Conversation autour d'un projet de non-spectacle
20 nov. 2022Spectacle de la Cie Pop-Manuscrit (13), vu au Théâtre du Train-Bleu à Avignon le 8 novembre 2022 dans le cadre du dispositif Tremplin Résidence porté par la DRAC.
Écriture et mise en scène : Jesshuan Diné (avec la participation de Cécile Peyrot et Xavier-Adrien Laurent)
Avec : Jesshuan Diné, Cécile Peyrot, Xavier-Adrien Laurent
Collaboration scénographie et création lumière : Dominique Drillot
Création sonore : Yoann Fayolle
Regards extérieurs : Antoine Wellens, Mickaël Huet, Yoann Fayolle, Justine Assaf
Assister à une conversation de trois personnes. On suppose des comédiens. Ceux-ci même peut-être du spectacle « conversation autour d’un projet de non-spectacle » que l’on est venu voir. Ils sont sur scène oui, pourtant la scène n’est pas investie dans sa fonction représentative : la salle est entièrement éclairée, aucun code n’indique que nous sommes en train d’assister à « quelque chose ». Rien qui n’indique un commencement de spectacle. Aucun quatrième mur. Quand donc va-t-il commencer ? Quand ces trois parasites vont-ils enfin s’extraire pour entrer en représentation ? D’autant que, franchement la conversation qui s’initie est au seuil de l’incompréhensible. Celui-ci, là, qui est en train de parler, ne termine même pas ses phrases, ses propos sont inaudibles voire absurde…c’est une blague ?
Non. Et sérieusement c’est très puissant au contraire.
L’absurde continue t il a l’être quand il s’arrime à une posture critique si aiguisée, en vue de précisément cibler juste et fort de sens les absurdies à l’ouvrage dans le monde ? Alors oui le glissement entre réalité et fiction se fait en subtile et intelligente percolation dans notre conscience, et rien que ce mouvement intérieur est exaltant. A l’exaltation ressentie s’associe le jubilatoire du rire (et de ses éclats !!!) et du plein sens, qui, consubstantiellement et nécessairement s’y greffent tant le décalage entre l’attendu sensé et les contresens formels qui s’y déploient pourtant, donne à voir un tragique gravité à l’ouvrage décliné alors dans la légèreté de trois clowns qui nous portent à croire à une toujours possible rédemption par le voile décapant de la lucidité.
On les écoute…
« Donc, il y a simplement ces acteurs sur scène… les acteurs de la discussion… et je crois qu'il faut garder jusqu'au bout cette idée assez radicale du projet que ce spectacle-là a pour particularité de ne rien donner à voir. Rien de rien. A part, bien sûr – les acteurs de cette discussion, précisément, qui discutent justement du projet de projet de spectacle qu'ils sont en train d'élaborer ensemble.
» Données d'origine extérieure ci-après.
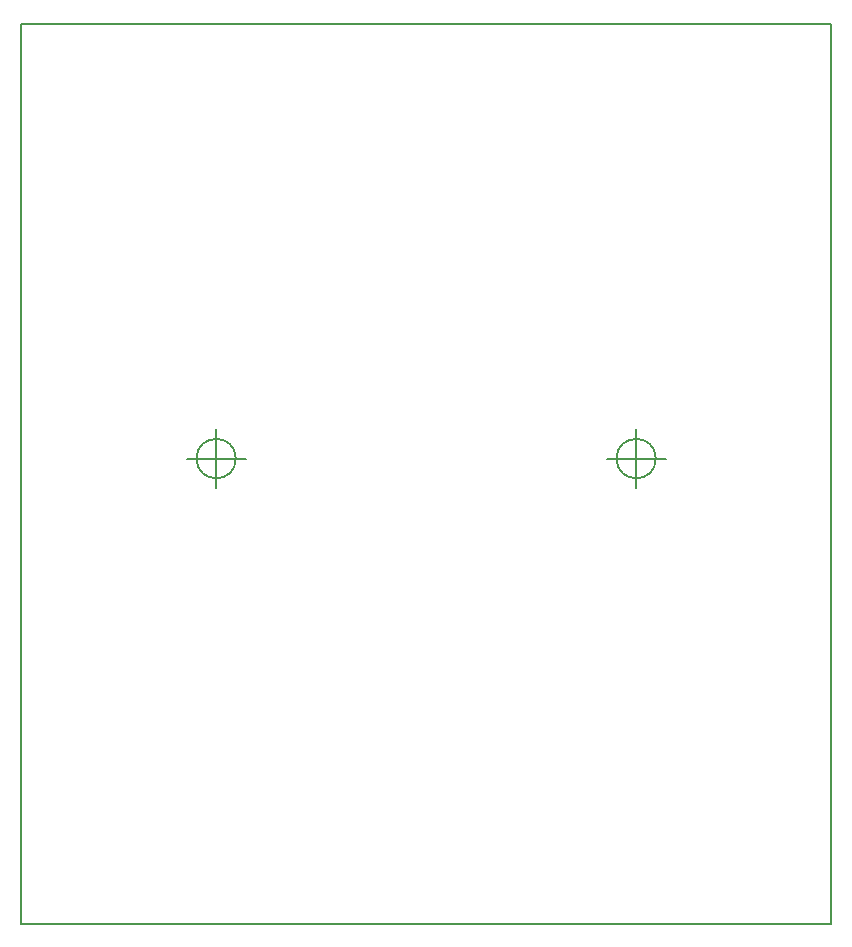
<source format=gbr>
G04 #@! TF.FileFunction,Profile,NP*
%FSLAX46Y46*%
G04 Gerber Fmt 4.6, Leading zero omitted, Abs format (unit mm)*
G04 Created by KiCad (PCBNEW 4.0.6) date 08/31/17 07:48:38*
%MOMM*%
%LPD*%
G01*
G04 APERTURE LIST*
%ADD10C,0.100000*%
%ADD11C,0.150000*%
G04 APERTURE END LIST*
D10*
D11*
X85090000Y-125730000D02*
X86360000Y-125730000D01*
X85090000Y-49530000D02*
X85090000Y-125730000D01*
X86360000Y-49530000D02*
X85090000Y-49530000D01*
X153670000Y-125730000D02*
X86360000Y-125730000D01*
X153670000Y-49530000D02*
X86360000Y-49530000D01*
X153670000Y-125730000D02*
X153670000Y-49530000D01*
X103266666Y-86360000D02*
G75*
G03X103266666Y-86360000I-1666666J0D01*
G01*
X99100000Y-86360000D02*
X104100000Y-86360000D01*
X101600000Y-83860000D02*
X101600000Y-88860000D01*
X138826666Y-86360000D02*
G75*
G03X138826666Y-86360000I-1666666J0D01*
G01*
X134660000Y-86360000D02*
X139660000Y-86360000D01*
X137160000Y-83860000D02*
X137160000Y-88860000D01*
M02*

</source>
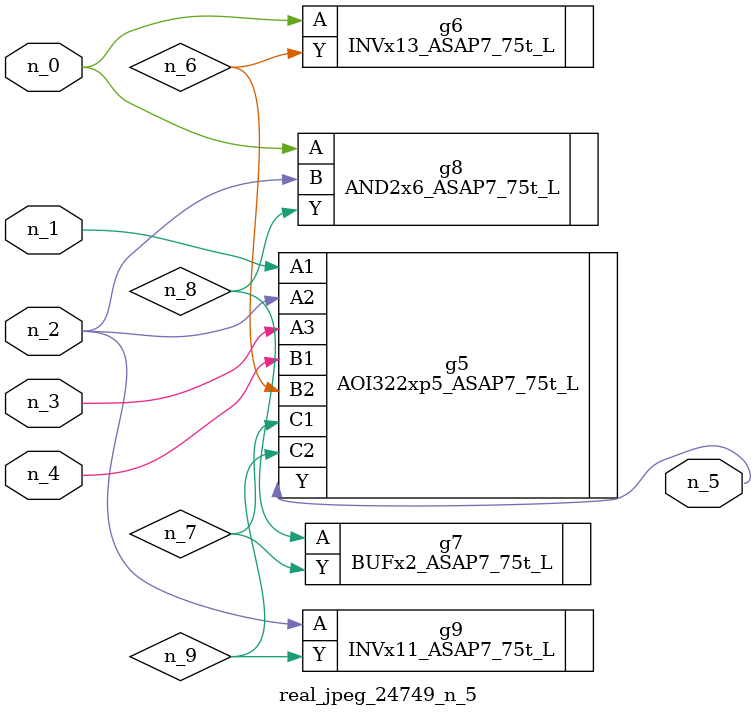
<source format=v>
module real_jpeg_24749_n_5 (n_4, n_0, n_1, n_2, n_3, n_5);

input n_4;
input n_0;
input n_1;
input n_2;
input n_3;

output n_5;

wire n_8;
wire n_6;
wire n_7;
wire n_9;

INVx13_ASAP7_75t_L g6 ( 
.A(n_0),
.Y(n_6)
);

AND2x6_ASAP7_75t_L g8 ( 
.A(n_0),
.B(n_2),
.Y(n_8)
);

AOI322xp5_ASAP7_75t_L g5 ( 
.A1(n_1),
.A2(n_2),
.A3(n_3),
.B1(n_4),
.B2(n_6),
.C1(n_7),
.C2(n_9),
.Y(n_5)
);

INVx11_ASAP7_75t_L g9 ( 
.A(n_2),
.Y(n_9)
);

BUFx2_ASAP7_75t_L g7 ( 
.A(n_8),
.Y(n_7)
);


endmodule
</source>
Et... Ils ne donnent rien à voir ?
Oui, ils ne donnent rien à voir. Ils participent au spectacle – enfin ce projet de non-spectacle – et ils en discutent mais sans rien donner à voir. Et c'est peut-être ça, cette situation-là, avec ces acteurs, qui est sujette à toutes les métaphores possibles. Des métaphores possibles de ce rien palpable, le spectacle de ce rien.
Et c'est tout ?
Quelle puissance critique que cette performance faussement improvisée prenant génialement à revers les excès délétères pointés entre autres par la société du spectacle de Debord. Une antiphilosophie du rien qui jouera pourtant pleinement son rôle maïeuticien . "Y a plus rien " de Léo Ferré et « On y voit rien » de Daniel Arasse ne pourraient que très pertinemment trouver leur place. Quelle prodigieuse performance d’acteurs jouant ne pas jouer. Quel enseignement riche d’une esthétique dramatique féconde, aboutie et remarquable dans l’entreprise même de son abolition ! Les contradictions trouvent alors leur dépassement dans la magie alchimiste de nos consciences et de la pensée qui s’y mobilise alors. Retrouver le sens et la valeur du spectacle dans une société qui, le phagocytant, le vide de sa vigueur. Résoudre le problème du spectacle par la vision de la création du non-spectacle, d’un rien, faire un tout sens, en chaque détail que notre pensée questionne et toujours questionnera alors dans ses considérations sociales, politiques, éthiques, esthétiques et philosophiques. Un grand pas accompli par cette proposition vers cette résolution. Mission accomplie aussi de l’insensé pour pallier les insensés. Une « dramaticoméopathie » qui fait du bien et remet la pensée en circulation.